I don't really feel like writing down every last detail, but I'll remember June 1st 2009 for the rest of my life.

The Butler's reception afterwards was simply amazing, and extremely detailed to dot what would have been Aisling's last I's. The next day in Dublin, it was the Trinity service. Many of us in the class met in the Pav together so we could go en masse to the Chapel, and again it was nice to have strength in numbers. The music I thought was quite somber, so it was very emotional. But Gra and Fergal gave fantastic speeches about the girls, there were professors there that we had not seen for awhile, and representatives of Air France, Brazil and France, and the President of Ireland were there.
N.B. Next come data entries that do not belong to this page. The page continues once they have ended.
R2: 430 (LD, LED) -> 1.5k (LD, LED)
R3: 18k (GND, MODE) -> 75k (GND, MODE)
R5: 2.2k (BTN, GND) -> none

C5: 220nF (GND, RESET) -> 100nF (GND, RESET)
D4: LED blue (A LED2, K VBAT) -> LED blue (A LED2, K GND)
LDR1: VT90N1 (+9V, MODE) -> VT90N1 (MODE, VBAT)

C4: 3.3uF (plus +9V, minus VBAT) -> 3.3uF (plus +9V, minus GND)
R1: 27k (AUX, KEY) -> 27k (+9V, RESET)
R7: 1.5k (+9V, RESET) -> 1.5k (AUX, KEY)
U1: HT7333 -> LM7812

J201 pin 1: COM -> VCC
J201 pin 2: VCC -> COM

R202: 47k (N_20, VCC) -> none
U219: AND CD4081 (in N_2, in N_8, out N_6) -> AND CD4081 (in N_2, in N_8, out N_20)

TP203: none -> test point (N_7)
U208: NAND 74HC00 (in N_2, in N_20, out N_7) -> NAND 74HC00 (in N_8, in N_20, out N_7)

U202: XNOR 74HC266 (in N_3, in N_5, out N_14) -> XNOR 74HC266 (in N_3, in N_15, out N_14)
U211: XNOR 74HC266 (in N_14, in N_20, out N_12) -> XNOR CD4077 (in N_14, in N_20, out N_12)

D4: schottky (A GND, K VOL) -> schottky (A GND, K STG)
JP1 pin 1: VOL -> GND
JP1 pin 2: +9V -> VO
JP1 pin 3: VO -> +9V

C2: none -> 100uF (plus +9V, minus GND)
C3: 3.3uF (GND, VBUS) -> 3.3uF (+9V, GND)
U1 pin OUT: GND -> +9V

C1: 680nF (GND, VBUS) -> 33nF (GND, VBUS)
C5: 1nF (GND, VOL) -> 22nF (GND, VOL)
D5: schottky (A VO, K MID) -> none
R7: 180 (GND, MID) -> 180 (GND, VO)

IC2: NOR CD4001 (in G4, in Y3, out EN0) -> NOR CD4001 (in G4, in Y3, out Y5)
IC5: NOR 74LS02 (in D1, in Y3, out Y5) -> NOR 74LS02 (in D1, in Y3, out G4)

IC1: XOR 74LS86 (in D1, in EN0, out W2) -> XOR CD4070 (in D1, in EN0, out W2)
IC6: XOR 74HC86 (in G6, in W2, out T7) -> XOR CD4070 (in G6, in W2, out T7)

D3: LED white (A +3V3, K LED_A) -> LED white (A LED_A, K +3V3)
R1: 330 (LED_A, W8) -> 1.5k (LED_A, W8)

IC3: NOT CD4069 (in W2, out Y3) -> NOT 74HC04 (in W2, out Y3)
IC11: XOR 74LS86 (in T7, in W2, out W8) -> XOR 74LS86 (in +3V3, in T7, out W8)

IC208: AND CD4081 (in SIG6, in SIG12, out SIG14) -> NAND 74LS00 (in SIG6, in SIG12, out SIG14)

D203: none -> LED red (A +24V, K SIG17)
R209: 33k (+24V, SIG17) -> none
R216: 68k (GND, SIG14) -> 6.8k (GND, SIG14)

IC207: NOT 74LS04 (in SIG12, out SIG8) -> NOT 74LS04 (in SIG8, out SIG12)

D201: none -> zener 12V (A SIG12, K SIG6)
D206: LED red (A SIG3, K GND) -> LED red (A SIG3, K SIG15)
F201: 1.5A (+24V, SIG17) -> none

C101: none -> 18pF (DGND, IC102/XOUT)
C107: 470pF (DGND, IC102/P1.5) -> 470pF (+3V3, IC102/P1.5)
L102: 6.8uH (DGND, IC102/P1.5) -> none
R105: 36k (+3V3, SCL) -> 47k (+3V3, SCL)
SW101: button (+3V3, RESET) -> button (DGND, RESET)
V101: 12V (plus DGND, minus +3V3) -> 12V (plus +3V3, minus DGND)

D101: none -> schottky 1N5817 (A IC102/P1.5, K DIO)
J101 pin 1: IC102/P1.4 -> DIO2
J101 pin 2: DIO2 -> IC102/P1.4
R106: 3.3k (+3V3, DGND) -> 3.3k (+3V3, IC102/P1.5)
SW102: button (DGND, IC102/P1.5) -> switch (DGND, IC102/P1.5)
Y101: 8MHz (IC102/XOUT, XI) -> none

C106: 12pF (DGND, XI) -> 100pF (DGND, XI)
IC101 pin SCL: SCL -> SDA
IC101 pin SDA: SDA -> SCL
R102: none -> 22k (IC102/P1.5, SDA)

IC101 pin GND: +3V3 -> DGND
There was a nice reception in the Dining Hall afterwards, then headed to the Bailey for a commemorative drink for the girls, then the Deasy's had an absolutely lovely reception at their house afterwards as well. I mean, this was just so heartening to see people pulled together. At the Deasy's, a lot of the professors were there and it was nice catching up as well.

Had a couple days respite and just got to hang out with my rowing friends for a few days, which was really nice. I'm really glad I have friends outside of medicine to connect me to my second home. But being back made me really wish I had never left, and although I will never want to work for the HSE again, I loved living in Europe.

That Sunday was Eithne's service in Belfast, and at the reception afterwards there was a really lovely slideshow of photos.

That's all I'll say about that now. It's been two months since it happened, and words still fail to describe all the emotions and details. I'm not a very good descriptive writer, though. The only good thing to come out of this trip besides being with everyone again was a terrific amount of drinking. Peter and I went to a lovely tapas bar on the Friday night (very late as he got out of work late) and drank a hell of a lot of wine and cocktails. Then saturday night, I took him to this really fancy extraordinarily expensive dinner at Shanahans on Stephens Green where the decor is absolutely amazing.